The Rappahannock River is named after a Native American Tribe of the same name. The source of the Rappahannock River is close to Chester Gap in the Blue Ridge Mountains and very near Front Royal Virginia. As the river leaves the mountains eastward, it runs nearly the entire northern part of the state before turning south and emptying into the Chesapeake Bay just south of the Potomac River, defining the southern edge of the middle “neck” in southeast Virginia.
The Rappahannock Cavalry was sometimes called, “The Old Guard”, officially known as Co. B of the Virginia 6th Cavalry.
The Va. 6th Cavalry was organized in November of 1861. The unit played an important role in the final action of the battle of Front Royal on May 23rd 1862. The federal army was retreating up the Winchester Turnpike, Stonewall Jackson shouted to the Commander of the 6th Cavalry, Thomas S. Flournoy, “ They have two pieces of artillery, go and take them!!”

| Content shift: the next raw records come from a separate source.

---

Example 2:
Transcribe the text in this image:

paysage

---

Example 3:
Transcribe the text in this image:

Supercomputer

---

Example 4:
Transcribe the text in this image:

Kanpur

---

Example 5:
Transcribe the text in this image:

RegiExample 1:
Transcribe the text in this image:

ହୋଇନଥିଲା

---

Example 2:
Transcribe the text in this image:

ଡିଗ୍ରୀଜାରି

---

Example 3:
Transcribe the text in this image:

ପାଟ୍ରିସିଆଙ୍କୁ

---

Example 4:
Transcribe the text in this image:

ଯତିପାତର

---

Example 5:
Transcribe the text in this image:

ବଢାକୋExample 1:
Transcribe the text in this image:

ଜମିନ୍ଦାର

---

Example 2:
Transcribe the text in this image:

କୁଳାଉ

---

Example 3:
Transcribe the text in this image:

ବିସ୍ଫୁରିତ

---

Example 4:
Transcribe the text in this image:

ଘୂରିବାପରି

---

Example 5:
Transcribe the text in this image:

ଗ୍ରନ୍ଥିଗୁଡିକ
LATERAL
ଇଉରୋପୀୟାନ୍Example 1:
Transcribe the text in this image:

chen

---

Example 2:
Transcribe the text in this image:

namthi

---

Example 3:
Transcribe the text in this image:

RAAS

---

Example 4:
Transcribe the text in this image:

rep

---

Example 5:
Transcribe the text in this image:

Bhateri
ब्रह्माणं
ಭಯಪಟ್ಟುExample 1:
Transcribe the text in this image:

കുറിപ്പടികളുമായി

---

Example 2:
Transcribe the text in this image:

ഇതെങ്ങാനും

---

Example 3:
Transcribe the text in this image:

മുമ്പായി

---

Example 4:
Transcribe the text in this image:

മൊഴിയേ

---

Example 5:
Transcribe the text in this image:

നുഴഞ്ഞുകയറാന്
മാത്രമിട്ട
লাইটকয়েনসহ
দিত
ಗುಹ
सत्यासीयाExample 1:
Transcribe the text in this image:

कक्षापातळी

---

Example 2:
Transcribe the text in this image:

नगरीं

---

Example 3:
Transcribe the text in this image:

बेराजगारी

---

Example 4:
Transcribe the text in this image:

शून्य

Flournoy closed in north of Cedarville. The Union captian leading the retreat, George Smith, recorded that , “ A wild shout was heard and the rebel cavalry came crashing into our lines, cutting right and left, showing no quarter while displaying a black flag with a red sun!”.
The Commander of the Rappahannock Cavalry, Daniel A Grimsley, led the attack.
Flournoy reported to Richmond that “ Co. B was the first upon the retreating invaders and charged most gallantly into their line, breaking them and throwing them into confusion”.
When it later became known that The Rappahannock cavalry’s dark blue flag was interpreted as a black flag of , “no surrender” it was retired, having only been flown in the battle of Front Royal.
Only 3 men surrendered at Appomattox as the majority of the Cavalry cut through the federal lines and later disbanded.